▸ **AIM OF THE EXERCISE**
Copy the records below word for word, starting at the first line and ending at the line that contains "What is the sum of the d2".

▸ **DATA LISTING**
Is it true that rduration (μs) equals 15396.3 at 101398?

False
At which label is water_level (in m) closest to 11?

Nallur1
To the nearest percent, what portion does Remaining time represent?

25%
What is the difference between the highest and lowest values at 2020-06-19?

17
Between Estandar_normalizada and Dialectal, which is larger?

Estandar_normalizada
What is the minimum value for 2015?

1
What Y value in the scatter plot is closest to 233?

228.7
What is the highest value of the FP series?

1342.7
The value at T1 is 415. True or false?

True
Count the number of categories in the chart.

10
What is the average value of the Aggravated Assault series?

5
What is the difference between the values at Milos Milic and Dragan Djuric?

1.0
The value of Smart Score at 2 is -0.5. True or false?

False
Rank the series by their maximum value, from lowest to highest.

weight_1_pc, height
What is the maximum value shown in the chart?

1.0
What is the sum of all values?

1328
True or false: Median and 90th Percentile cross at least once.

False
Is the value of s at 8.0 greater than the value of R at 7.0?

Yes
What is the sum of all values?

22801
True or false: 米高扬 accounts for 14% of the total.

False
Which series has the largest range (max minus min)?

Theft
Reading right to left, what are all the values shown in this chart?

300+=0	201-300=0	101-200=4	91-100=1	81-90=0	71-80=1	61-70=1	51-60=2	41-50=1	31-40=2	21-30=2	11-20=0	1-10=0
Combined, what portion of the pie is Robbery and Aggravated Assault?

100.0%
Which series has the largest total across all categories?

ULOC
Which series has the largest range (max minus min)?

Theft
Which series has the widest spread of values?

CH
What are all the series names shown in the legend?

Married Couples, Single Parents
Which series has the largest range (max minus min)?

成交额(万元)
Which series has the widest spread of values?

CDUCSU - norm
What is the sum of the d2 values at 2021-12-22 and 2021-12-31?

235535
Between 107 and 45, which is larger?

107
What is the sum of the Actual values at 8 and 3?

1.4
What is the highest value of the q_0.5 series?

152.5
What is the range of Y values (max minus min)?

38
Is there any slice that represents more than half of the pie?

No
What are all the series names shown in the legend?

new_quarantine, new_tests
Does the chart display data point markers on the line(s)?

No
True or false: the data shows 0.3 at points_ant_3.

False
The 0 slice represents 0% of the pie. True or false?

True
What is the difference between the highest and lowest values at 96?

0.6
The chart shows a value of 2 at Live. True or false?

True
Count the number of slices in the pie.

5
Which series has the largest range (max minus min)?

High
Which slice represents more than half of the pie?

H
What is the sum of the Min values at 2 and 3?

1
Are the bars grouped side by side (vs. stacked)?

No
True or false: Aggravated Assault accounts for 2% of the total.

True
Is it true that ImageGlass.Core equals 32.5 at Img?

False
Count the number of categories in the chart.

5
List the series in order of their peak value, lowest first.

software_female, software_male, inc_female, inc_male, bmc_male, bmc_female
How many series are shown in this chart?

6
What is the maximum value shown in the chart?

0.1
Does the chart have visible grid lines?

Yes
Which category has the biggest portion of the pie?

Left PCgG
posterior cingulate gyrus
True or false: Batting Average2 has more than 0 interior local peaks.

▸ **TASK RESPONSE**
Is it true that rduration (μs) equals 15396.3 at 101398?

False
At which label is water_level (in m) closest to 11?

Nallur1
To the nearest percent, what portion does Remaining time represent?

25%
What is the difference between the highest and lowest values at 2020-06-19?

17
Between Estandar_normalizada and Dialectal, which is larger?

Estandar_normalizada
What is the minimum value for 2015?

1
What Y value in the scatter plot is closest to 233?

228.7
What is the highest value of the FP series?

1342.7
The value at T1 is 415. True or false?

True
Count the number of categories in the chart.

10
What is the average value of the Aggravated Assault series?

5
What is the difference between the values at Milos Milic and Dragan Djuric?

1.0
The value of Smart Score at 2 is -0.5. True or false?

False
Rank the series by their maximum value, from lowest to highest.

weight_1_pc, height
What is the maximum value shown in the chart?

1.0
What is the sum of all values?

1328
True or false: Median and 90th Percentile cross at least once.

False
Is the value of s at 8.0 greater than the value of R at 7.0?

Yes
What is the sum of all values?

22801
True or false: 米高扬 accounts for 14% of the total.

False
Which series has the largest range (max minus min)?

Theft
Reading right to left, what are all the values shown in this chart?

300+=0	201-300=0	101-200=4	91-100=1	81-90=0	71-80=1	61-70=1	51-60=2	41-50=1	31-40=2	21-30=2	11-20=0	1-10=0
Combined, what portion of the pie is Robbery and Aggravated Assault?

100.0%
Which series has the largest total across all categories?

ULOC
Which series has the largest range (max minus min)?

Theft
Which series has the widest spread of values?

CH
What are all the series names shown in the legend?

Married Couples, Single Parents
Which series has the largest range (max minus min)?

成交额(万元)
Which series has the widest spread of values?

CDUCSU - norm
What is the sum of the d2 values at 2021-12-22 and 2021-12-31?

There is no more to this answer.